Course Title: Plenary G - Age-related Trajectory of Brain Changes and Cognitive Decline in Autosomal Dominant Alzheimer’s Disease (Quiroz)

Credit Hours: 1

Instructor(s) Yakeel T. Quiroz

Yakeel T. Quiroz, PhD
Associate Professor, Harvard Medical School
MGH Research Scholar, Massachusetts General Hospital Departments of Psychiatry and Neurology
Director, Familial Dementia Neuroimaging Lab
Director, Multicultural Alzheimer's Prevention Program-MAPP

Plenary G:

Age-related Trajectory of Brain Changes and Cognitive Decline in Autosomal Dominant Alzheimer’s Disease

Abstract & Learning Objectives:

We work with an extraordinary extended family of approximately 6,000 individuals in Antioquia, Colombia, which contains roughly 1,200 carriers of an autosomal-dominant mutation (PSEN1 E280A). These carriers are expected to develop early onset Alzheimer’s Disease, with almost 100% certainty, and have a well-characterized disease course, with mild cognitive impairment (MCI) occurring at a median age of 44, and dementia at a median age of 49. For the past two decades, we have been studying these families to identify some of the earliest brain changes that are associated with their predisposition to develop Alzheimer’s dementia later in life. Our work with these families has provided evidence of abnormalities in brain structure and function, several years before clinical onset. We have also shown that young adults who carry this PSEN1 mutation have brain amyloidosis, as measured by PET imaging, at the age of 28, an average of 16 years before their estimated age of clinical onset and have elevated levels of tau pathology in their late 30s, an average of 6 years before symptom onset. Most recently, we started to study carriers from these Colombian families who remained cognitively unimpaired until older ages. We reported on the first case who developed MCI three decades after the estimated age of clinical onset. This patient was found to also have two copies of the APOE3 Christchurch mutation, suggesting for the first time that this genetic variant may be protective against AD dementia. This extraordinary case has offered a truly unique opportunity to understand resistance to Alzheimer’s disease, and is opening completely new avenues for Alzheimer’s research and treatment.

Upon conclusion of this course, learners will be able to:

  • Describe the trajectory of Alzheimer’s disease (AD) biomarkers in preclinical autosomal dominant AD
  • Explain the relationships between markers of brain pathology and cognitive decline in preclinical AD
  • Discuss advantages and disadvantages of studying biomarkers in familial forms of AD

Speaker Biography:

Dr. Yakeel T. Quiroz is Associate Professor in the Departments of Psychiatry and Neurology at Harvard Medical School and Massachusetts General Hospital (MGH) in Boston, MA. She is the Director of the MGH Familial Dementia Neuroimaging Lab and the Multicultural Alzheimer’s Prevention Program-MAPP. She earned her master’s degree in cognitive neuroscience and PhD in clinical psychology from Boston University. She completed a postdoctoral fellowship in neuropsychology and brain imaging of Alzheimer’s disease (AD) at MGH. Her research interests include brain imaging, genomics, early detection and preclinical biomarkers of Alzheimer’s disease and other dementias.
She is the principal investigator of the Colombia-Boston (COLBOS) longitudinal biomarker study on autosomal-dominant Alzheimer’s disease, which follows individuals from the world’s largest extended family with a single, AD-causing mutation (E280A in Presenilin1). Dr. Quiroz’s research has focused on characterizing biological and physiological changes that may predispose individuals to develop memory loss or dementia later in life.

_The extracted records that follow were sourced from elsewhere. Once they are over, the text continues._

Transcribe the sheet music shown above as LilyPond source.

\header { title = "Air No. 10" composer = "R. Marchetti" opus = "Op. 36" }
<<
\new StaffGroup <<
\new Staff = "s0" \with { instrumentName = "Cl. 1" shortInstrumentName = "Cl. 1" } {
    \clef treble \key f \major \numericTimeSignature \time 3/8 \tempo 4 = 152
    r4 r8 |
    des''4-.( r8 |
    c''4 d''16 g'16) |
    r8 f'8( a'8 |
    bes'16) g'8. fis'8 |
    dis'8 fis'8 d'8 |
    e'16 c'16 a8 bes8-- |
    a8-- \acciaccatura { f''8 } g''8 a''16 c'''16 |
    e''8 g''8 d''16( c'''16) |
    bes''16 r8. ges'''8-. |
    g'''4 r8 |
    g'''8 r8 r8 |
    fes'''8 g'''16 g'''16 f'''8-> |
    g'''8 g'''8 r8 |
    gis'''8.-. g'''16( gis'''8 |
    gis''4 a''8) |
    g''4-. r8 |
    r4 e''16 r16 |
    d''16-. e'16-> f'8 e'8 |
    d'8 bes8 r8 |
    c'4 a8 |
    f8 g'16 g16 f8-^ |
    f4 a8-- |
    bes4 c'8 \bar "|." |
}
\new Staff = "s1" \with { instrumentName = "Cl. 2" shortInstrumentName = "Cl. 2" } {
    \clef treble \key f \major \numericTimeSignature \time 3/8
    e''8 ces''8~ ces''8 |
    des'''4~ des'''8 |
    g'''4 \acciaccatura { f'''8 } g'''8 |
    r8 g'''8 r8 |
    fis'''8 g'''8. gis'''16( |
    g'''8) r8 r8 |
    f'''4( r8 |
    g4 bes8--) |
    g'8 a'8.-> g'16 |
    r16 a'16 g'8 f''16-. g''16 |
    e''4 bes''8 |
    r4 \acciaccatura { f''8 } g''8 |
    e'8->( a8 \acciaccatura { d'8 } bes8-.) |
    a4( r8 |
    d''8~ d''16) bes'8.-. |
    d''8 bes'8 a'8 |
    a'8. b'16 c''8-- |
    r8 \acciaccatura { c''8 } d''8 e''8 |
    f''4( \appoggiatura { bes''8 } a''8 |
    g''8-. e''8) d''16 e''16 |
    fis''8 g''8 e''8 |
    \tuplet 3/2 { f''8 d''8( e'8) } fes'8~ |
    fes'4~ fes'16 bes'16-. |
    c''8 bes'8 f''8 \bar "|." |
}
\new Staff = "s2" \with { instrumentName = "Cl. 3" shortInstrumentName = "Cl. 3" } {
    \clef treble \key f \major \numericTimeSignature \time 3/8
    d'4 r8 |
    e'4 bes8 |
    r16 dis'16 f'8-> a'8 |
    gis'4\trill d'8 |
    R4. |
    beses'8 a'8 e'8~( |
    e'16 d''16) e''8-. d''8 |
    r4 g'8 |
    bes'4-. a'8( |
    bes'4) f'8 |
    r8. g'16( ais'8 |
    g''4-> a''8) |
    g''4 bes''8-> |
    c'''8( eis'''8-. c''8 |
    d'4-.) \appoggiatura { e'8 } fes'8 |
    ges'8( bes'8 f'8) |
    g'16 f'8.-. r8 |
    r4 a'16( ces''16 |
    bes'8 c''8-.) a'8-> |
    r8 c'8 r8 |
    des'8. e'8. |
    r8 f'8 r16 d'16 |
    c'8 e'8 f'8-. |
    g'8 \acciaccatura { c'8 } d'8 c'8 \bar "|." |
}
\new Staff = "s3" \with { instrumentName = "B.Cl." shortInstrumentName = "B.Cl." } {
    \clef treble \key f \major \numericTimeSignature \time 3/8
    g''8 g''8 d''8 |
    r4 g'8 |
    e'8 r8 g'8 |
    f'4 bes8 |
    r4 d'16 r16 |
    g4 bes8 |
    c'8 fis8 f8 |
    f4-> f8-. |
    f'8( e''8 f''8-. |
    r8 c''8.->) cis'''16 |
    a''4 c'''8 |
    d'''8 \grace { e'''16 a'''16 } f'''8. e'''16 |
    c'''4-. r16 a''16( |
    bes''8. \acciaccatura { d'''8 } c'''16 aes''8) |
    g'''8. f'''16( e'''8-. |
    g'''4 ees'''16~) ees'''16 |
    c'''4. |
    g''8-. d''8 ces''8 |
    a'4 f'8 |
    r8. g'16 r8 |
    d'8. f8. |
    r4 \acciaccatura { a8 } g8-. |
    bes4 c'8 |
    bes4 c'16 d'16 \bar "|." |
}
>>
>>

Her work has already provided evidence of brain abnormalities in cognitively-intact individuals at high risk for AD, decades before their clinical onset. Her findings have helped the field to re-conceptualize Alzheimer as a sequence of changes that begins decades before cognitive decline, and which may be targeted by promising disease-slowing treatments at a time in which they might have their most profound effect. Her research work has resulted in several publications that have generated considerable discussion in the field and has achieved recognition by colleagues at the national and international level. Dr. Quiroz’s work has been recognized with several awards, including an NIH Director’s Early Independence Award, the FABBS Foundation Early Career Impact Award, the MGH Research Scholar Award, and the Alzheimer’s Association Grundke-Iqbal Award for Alzheimer’s Research.